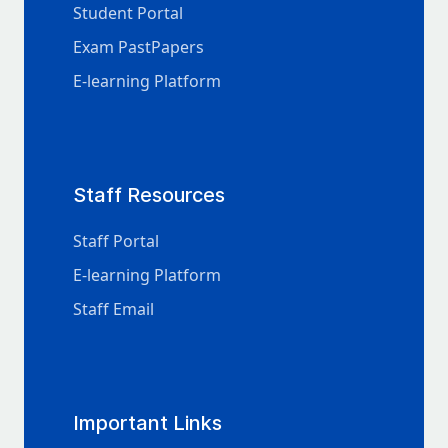
Student Portal
Exam PastPapers
E-learning Platform
Staff Resources
Staff Portal
E-learning Platform
Staff Email
Important Links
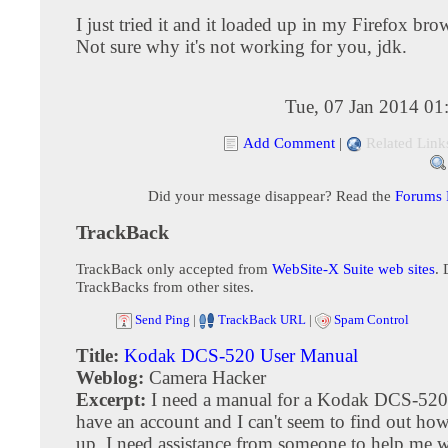
I just tried it and it loaded up in my Firefox brow
Not sure why it's not working for you, jdk.
Tue, 07 Jan 2014 01
Add Comment
|
Related Link
Did your message disappear? Read the
Forums
TrackBack
TrackBack only accepted from
WebSite-X Suite web sites
. 
TrackBacks from other sites.
Send Ping
|
TrackBack URL
|
Spam Control
Title:
Kodak DCS-520 User Manual
Weblog:
Camera Hacker
Excerpt:
I need a manual for a Kodak DCS-520, 
have an account and I can't seem to find out how
up. I need assistance from someone to help me wi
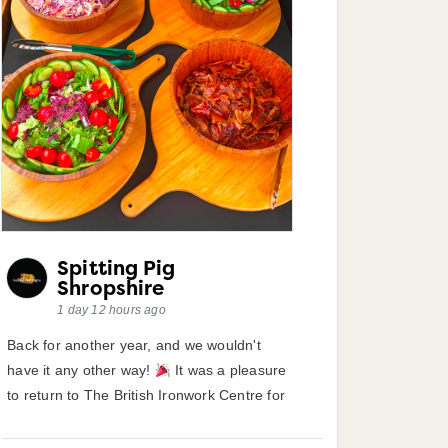
Spitting Pig
Shropshire
1 day 12 hours ago
Back for another year, and we wouldn't
have it any other way!
It was a pleasure
to return to The British Ironwork Centre for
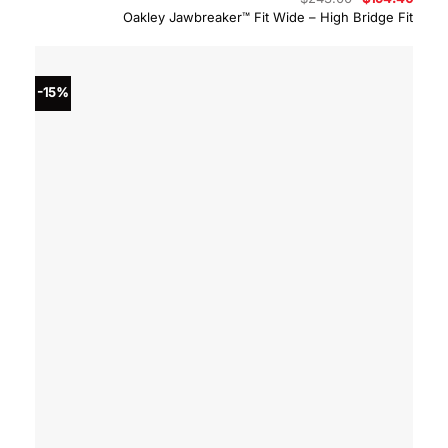
price
price
Oakley Jawbreaker™ Fit Wide – High Bridge Fit
was:
is:
$243.00.
$194.
-15%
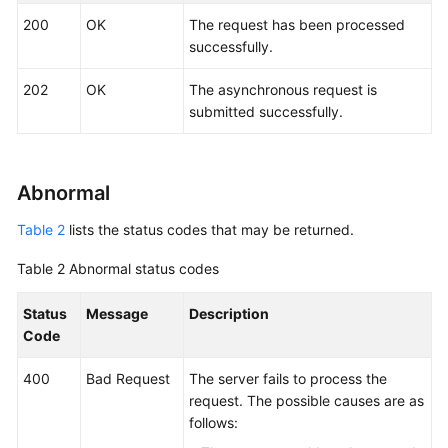
Started
200
OK
The request has been processed
successfully.
User
Guide
202
OK
The asynchronous request is
submitted successfully.
API
Reference
SDK
Abnormal
Reference
Table 2
lists the status codes that may be returned.
Best
Table 2
Abnormal status codes
Practices
Status
Message
Description
Performance
Code
White
Paper
400
Bad Request
The server fails to process the
request. The possible causes are as
FAQs
follows:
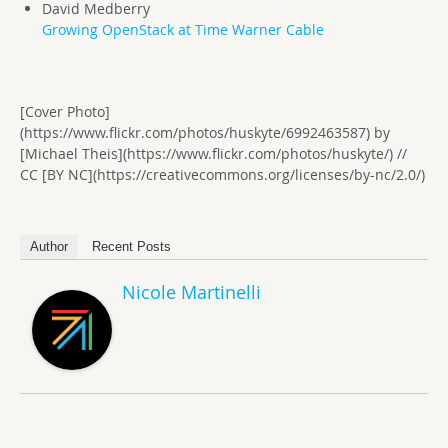
David Medberry
Growing OpenStack at Time Warner Cable
[Cover Photo]
(https://www.flickr.com/photos/huskyte/6992463587) by
[Michael Theis](https://www.flickr.com/photos/huskyte/) //
CC [BY NC](https://creativecommons.org/licenses/by-nc/2.0/)
Author
Recent Posts
Nicole Martinelli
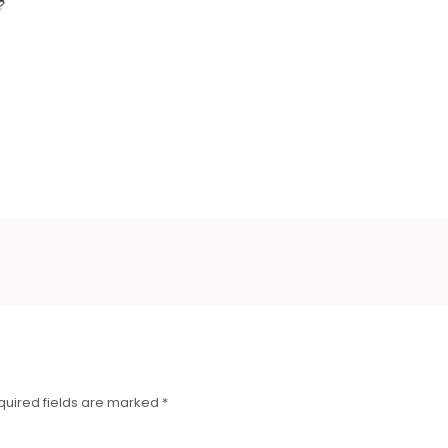
quired fields are marked
*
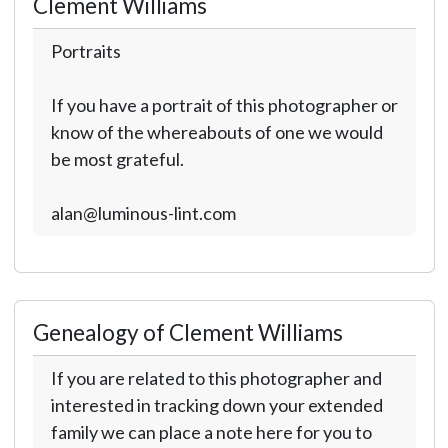
Clement Williams
Portraits
If you have a portrait of this photographer or
know of the whereabouts of one we would
be most grateful.
alan@luminous-lint.com
Genealogy of Clement Williams
If you are related to this photographer and
interested in tracking down your extended
family we can place a note here for you to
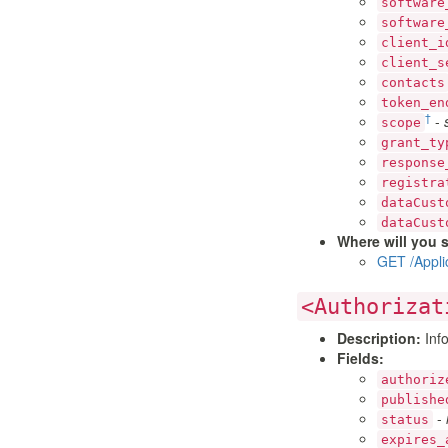
software
software
client_i
client_s
contacts
token_en
†
-
scope
grant_ty
response
registra
dataCust
dataCust
Where will you s
GET /Appli
<Authorizat
Description:
Info
Fields:
authoriz
publishe
-
status
expires_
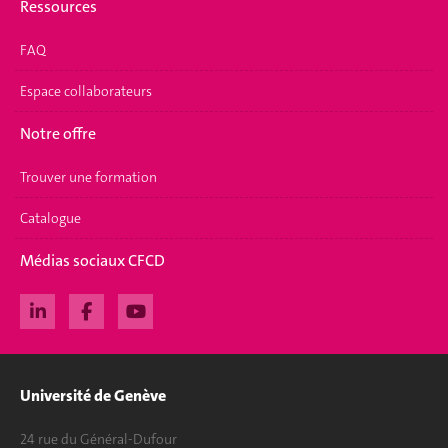
Ressources
FAQ
Espace collaborateurs
Notre offre
Trouver une formation
Catalogue
Médias sociaux CFCD
Université de Genève
24 rue du Général-Dufour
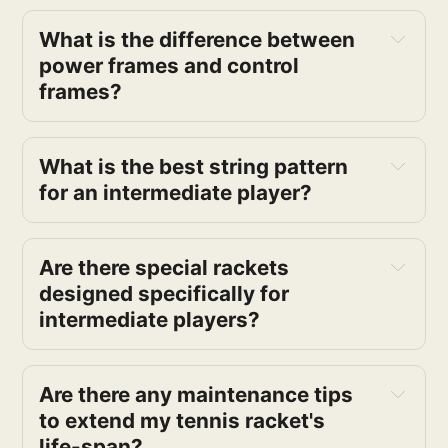
What is the difference between 
power frames and control 
frames?
What is the best string pattern 
for an intermediate player?
Are there special rackets 
designed specifically for 
intermediate players?
Are there any maintenance tips 
to extend my tennis racket's 
life-span?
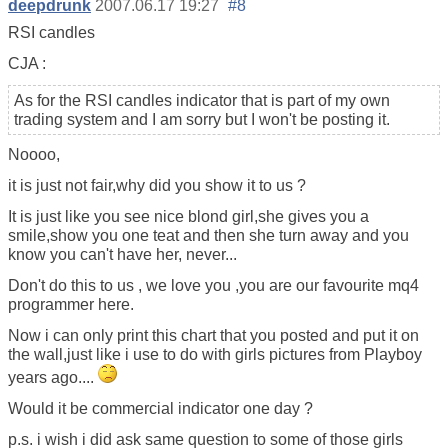
deepdrunk
2007.06.17 19:27
#8
RSI candles
CJA :
As for the RSI candles indicator that is part of my own
trading system and I am sorry but I won't be posting it.
Noooo,
it is just not fair,why did you show it to us ?
It is just like you see nice blond girl,she gives you a
smile,show you one teat and then she turn away and you
know you can't have her, never...
Don't do this to us , we love you ,you are our favourite mq4
programmer here.
Now i can only print this chart that you posted and put it on
the wall,just like i use to do with girls pictures from Playboy
years ago....
Would it be commercial indicator one day ?
p.s. i wish i did ask same question to some of those girls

————

Written task: Copy out, word for word and line for line, the text read from every one of the records above. Leave the pictures out of your answer.

Answer section:
Student Portal
Exam PastPapers
E-learning Platform
Staff Resources
Staff Portal
E-learning Platform
Staff Email
Important Links
I just tried it and it loaded up in my Firefox brow
Not sure why it's not working for you, jdk.
Tue, 07 Jan 2014 01
Add Comment
|
Related Link
Did your message disappear? Read the
Forums
TrackBack
TrackBack only accepted from
WebSite-X Suite web sites
. 
TrackBacks from other sites.
Send Ping
|
TrackBack URL
|
Spam Control
Title:
Kodak DCS-520 User Manual
Weblog:
Camera Hacker
Excerpt:
I need a manual for a Kodak DCS-520, 
have an account and I can't seem to find out how
up. I need assistance from someone to help me wi
Spitting Pig
Shropshire
1 day 12 hours ago
Back for another year, and we wouldn't
have it any other way!
It was a pleasure
to return to The British Ironwork Centre for
price
price
Oakley Jawbreaker™ Fit Wide – High Bridge Fit
was:
is:
$243.00.
$194.
-15%
Started
200
OK
The request has been processed
successfully.
User
Guide
202
OK
The asynchronous request is
submitted successfully.
API
Reference
SDK
Abnormal
Reference
Table 2
lists the status codes that may be returned.
Best
Table 2
Abnormal status codes
Practices
Status
Message
Description
Performance
Code
White
Paper
400
Bad Request
The server fails to process the
request. The possible causes are as
FAQs
follows:
David Medberry
Growing OpenStack at Time Warner Cable
[Cover Photo]
(https://www.flickr.com/photos/huskyte/6992463587) by
[Michael Theis](https://www.flickr.com/photos/huskyte/) //
CC [BY NC](https://creativecommons.org/licenses/by-nc/2.0/)
Author
Recent Posts
Nicole Martinelli
quired fields are marked
*
Clement Williams
Portraits
If you have a portrait of this photographer or
know of the whereabouts of one we would
be most grateful.
alan@luminous-lint.com
Genealogy of Clement Williams
If you are related to this photographer and
interested in tracking down your extended
family we can place a note here for you to
software
software
client_i
client_s
contacts
token_en
†
-
scope
grant_ty
response
registra
dataCust
dataCust
Where will you s
GET /Appli
<Authorizat
Description:
Info
Fields:
authoriz
publishe
-
status
expires_
Ressources
FAQ
Espace collaborateurs
Notre offre
Trouver une formation
Catalogue
Médias sociaux CFCD
Université de Genève
24 rue du Général-Dufour
What is the difference between 
power frames and control 
frames?
What is the best string pattern 
for an intermediate player?
Are there special rackets 
designed specifically for 
intermediate players?
Are there any maintenance tips 
to extend my tennis racket's 
life-span?
deepdrunk
2007.06.17 19:27
#8
RSI candles
CJA :
As for the RSI candles indicator that is part of my own
trading system and I am sorry but I won't be posting it.
Noooo,
it is just not fair,why did you show it to us ?
It is just like you see nice blond girl,she gives you a
smile,show you one teat and then she turn away and you
know you can't have her, never...
Don't do this to us , we love you ,you are our favourite mq4
programmer here.
Now i can only print this chart that you posted and put it on
the wall,just like i use to do with girls pictures from Playboy
years ago....
Would it be commercial indicator one day ?
p.s. i wish i did ask same question to some of those girls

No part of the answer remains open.